Assignment: Write out the records once more, exactly, and keep any image out.

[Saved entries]
↓

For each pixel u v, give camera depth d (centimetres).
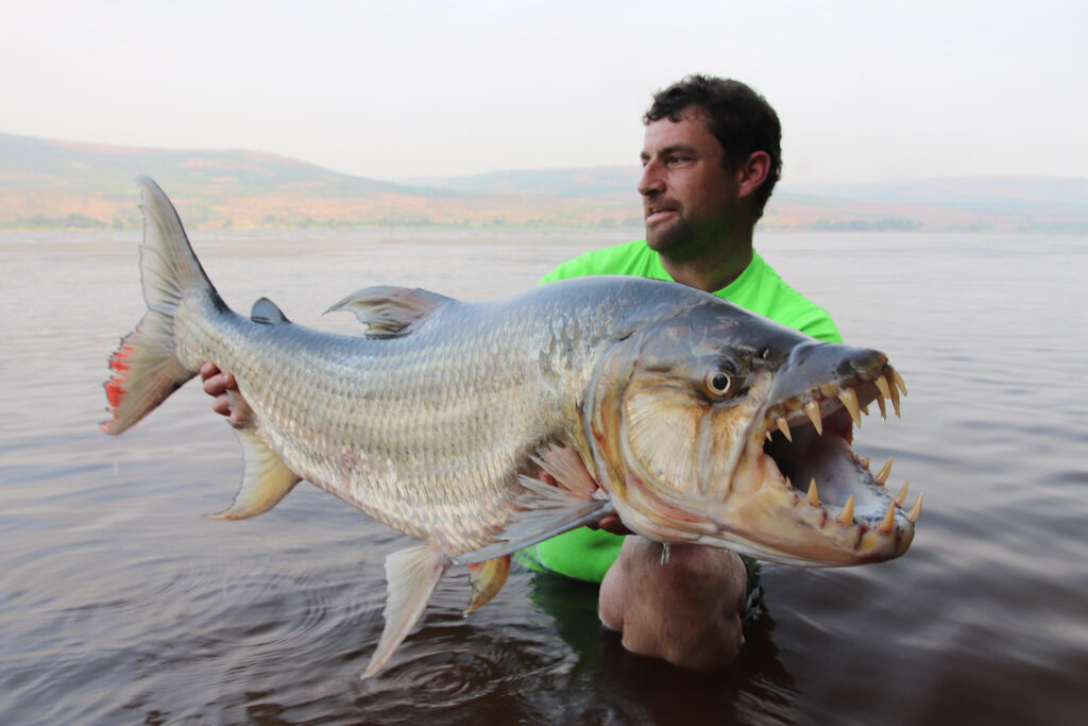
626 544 297
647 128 326
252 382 311
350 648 288
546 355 230
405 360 267
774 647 290
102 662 274
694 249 324
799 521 184
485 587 259
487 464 247
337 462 288
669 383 202
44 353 827
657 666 280
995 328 1101
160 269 336
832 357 182
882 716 250
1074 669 272
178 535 377
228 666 275
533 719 249
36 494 424
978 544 368
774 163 326
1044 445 519
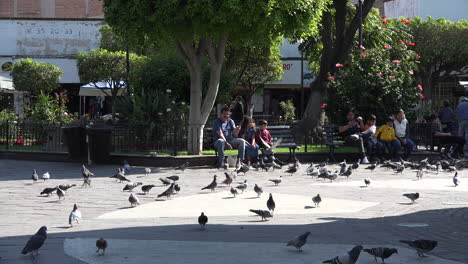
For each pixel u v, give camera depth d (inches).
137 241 256.8
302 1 601.3
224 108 628.4
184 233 276.7
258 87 1432.1
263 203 378.9
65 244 250.2
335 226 295.1
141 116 693.3
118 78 1274.6
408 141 695.1
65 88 1749.5
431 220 313.0
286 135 681.6
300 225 298.8
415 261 219.6
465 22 1451.8
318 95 874.1
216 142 608.1
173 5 576.1
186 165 580.4
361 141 674.2
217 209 355.9
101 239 230.8
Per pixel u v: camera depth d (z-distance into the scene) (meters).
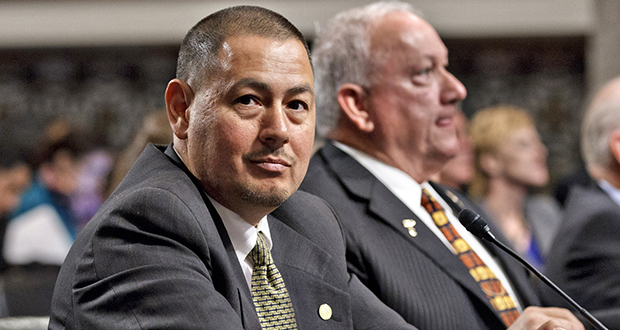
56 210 5.54
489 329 2.16
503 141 5.11
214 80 1.56
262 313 1.62
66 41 8.97
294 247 1.80
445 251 2.24
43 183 5.62
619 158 3.31
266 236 1.75
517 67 9.42
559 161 9.28
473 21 8.71
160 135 3.29
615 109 3.37
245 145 1.54
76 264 1.49
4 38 8.93
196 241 1.47
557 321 1.94
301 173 1.60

↑

Expected answer:
For each pixel u v, give camera depth d (centimetres).
626 544 297
647 128 326
252 382 311
350 648 288
546 355 230
405 360 267
774 647 290
102 662 274
694 249 324
799 521 184
485 587 259
487 464 247
337 462 288
669 383 202
44 353 827
657 666 280
995 328 1101
160 269 336
832 357 182
882 716 250
1074 669 272
178 535 377
228 666 275
533 719 249
36 494 424
978 544 368
774 163 326
1044 445 519
For each pixel u v, give camera depth d (inches).
137 241 256.8
302 1 601.3
224 108 628.4
184 233 276.7
258 87 1432.1
263 203 378.9
65 244 250.2
335 226 295.1
141 116 693.3
118 78 1274.6
408 141 695.1
65 88 1749.5
431 220 313.0
286 135 681.6
300 225 298.8
415 261 219.6
465 22 1451.8
318 95 874.1
216 142 608.1
173 5 576.1
186 165 580.4
361 141 674.2
217 209 355.9
101 239 230.8
Per pixel u v: camera depth d (z-distance into the scene) (meters).
56 210 5.54
489 329 2.16
503 141 5.11
214 80 1.56
262 313 1.62
66 41 8.97
294 247 1.80
445 251 2.24
43 183 5.62
619 158 3.31
266 236 1.75
517 67 9.42
559 161 9.28
473 21 8.71
160 135 3.29
615 109 3.37
245 145 1.54
76 264 1.49
4 38 8.93
196 241 1.47
557 321 1.94
301 173 1.60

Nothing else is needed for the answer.